Is Clay Zavada…
- A reliever for the Arizona Diamondbacks?
- A bully who picked on Nerdtron in his youth?
- The Robert Goulet Memorial Mustached American of the Year?
- Both 1 and 3
That’s right, in addition to putting together a nice 50+ innings in the desert, Zavada deservedly took home the Mustached American of the Year. The American Mustache Institute put out a press release, which included a curious claim about players sporting the ‘stache.
The mustache’s enhancement of a player’s skills has stirred controversy in the sport as an internal report produced by Major League Baseball reportedly said it believes Zavada’s mustache was responsible for at least 42 of his 52 strikeouts in 2009
Here at Nerd Central we don’t hide our affection for those who tout the lip sweater a bit less gracefully than Zavada. So we went about investigating whether a mustache truly could improve a baseball player’s ability.
There are 100 nerds in the nerdbase, but not all of them managed to play in the season of their card. One of the nerds is a manager (who got fired partway through the season of his nerd card). Another nerd is Pope John Paul II, who had to be thrown out because a VORP (Value Over Replacement Pontiff) of infinity skews the results. We’re left with 49 nerds without the facial hair tag, and 39 with it. The easiest way to compare them is to look at their ERA+ or OPS+ (depending on position) as a comparison of how they did relative to their peers in the league, and a rough way to put pitchers and position players on the same scale. We end up with the results below, where the two boxplots show the clean shaven and the razor phobic. The scale on left is ERA+/OPS+, and you can see each group contains some sorry baseball players.

The mustache is worth about 4 points of OBP+/ERA+ over the shaven, and the nerd can use all of the help he can get. It’s not statistically significant (sadly), but there are still the intangibles that come with the mustache. We’re looking forward to the time when statistics friendly GMs start realizing the benefit of fielding teams of players who look like this, and strongly encourage you to keep a facial hair column in your fantasy baseball draft spreadsheet.
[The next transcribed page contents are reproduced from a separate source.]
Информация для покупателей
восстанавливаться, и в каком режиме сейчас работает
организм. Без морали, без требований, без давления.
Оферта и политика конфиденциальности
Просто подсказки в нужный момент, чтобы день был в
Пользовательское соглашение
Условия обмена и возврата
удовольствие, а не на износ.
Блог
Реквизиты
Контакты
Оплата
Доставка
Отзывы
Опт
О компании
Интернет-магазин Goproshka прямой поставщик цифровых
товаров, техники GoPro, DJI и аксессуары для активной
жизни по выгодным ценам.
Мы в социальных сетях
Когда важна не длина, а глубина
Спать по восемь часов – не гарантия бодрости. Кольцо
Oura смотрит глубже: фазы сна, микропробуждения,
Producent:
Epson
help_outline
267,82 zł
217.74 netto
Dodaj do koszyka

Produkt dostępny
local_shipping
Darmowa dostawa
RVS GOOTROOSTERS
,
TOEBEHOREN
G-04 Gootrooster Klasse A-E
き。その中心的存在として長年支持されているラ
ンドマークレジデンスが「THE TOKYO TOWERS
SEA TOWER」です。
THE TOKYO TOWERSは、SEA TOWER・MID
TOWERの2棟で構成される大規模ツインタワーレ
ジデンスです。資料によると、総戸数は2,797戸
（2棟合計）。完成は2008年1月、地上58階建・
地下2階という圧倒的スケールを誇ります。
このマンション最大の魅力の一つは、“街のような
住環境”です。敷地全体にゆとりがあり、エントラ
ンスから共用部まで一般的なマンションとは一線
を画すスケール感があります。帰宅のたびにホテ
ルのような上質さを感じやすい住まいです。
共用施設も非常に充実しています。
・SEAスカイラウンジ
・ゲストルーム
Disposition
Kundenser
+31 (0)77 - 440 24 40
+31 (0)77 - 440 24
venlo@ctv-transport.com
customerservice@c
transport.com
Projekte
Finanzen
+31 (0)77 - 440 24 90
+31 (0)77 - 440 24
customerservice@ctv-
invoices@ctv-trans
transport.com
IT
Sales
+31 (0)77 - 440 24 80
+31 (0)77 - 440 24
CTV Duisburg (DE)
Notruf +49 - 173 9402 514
Tags: arizona diamondbacks, clay zavada, labia sebucula, mustache, Robert Goulet Memorial Mustached American of the Year presented by Quicken®, statistics


(4.88 out of 5)
Great analysis, though I’m curious if you were looking at career numbers or single season numbers. I might also expect the difference between facial hair and clean-shaven to be larger among non-nerds, given those players tend to be more evenly distributed in talent from bad to great while nerds, unfortunately, tend to be skewed towards poor stats.
I used single year statistics. After all, the nerd card is a single snapshot of a player, and how do we know Jeff McKnight[1] didn’t shave the next year? So the approach I used was to look up his 1991 OPS+, which is the season that corresponds to his card. As far as there being a bigger difference among baseball players in general, who knows, but the nerds are a surprisingly and disappointingly average bunch. Those boxplots are centered around plus-statistics of 100; the nerds don’t seem unusually talentless at baseball.
[1] I would have guessed, based on card alone, that McKnight would have been the least productive nerd, but that’s not the case. He did play baseball like a 14 year old high school freshman lost between his locker and the computer lab, OPS+ of 15, but there are several players worse. Any guesses?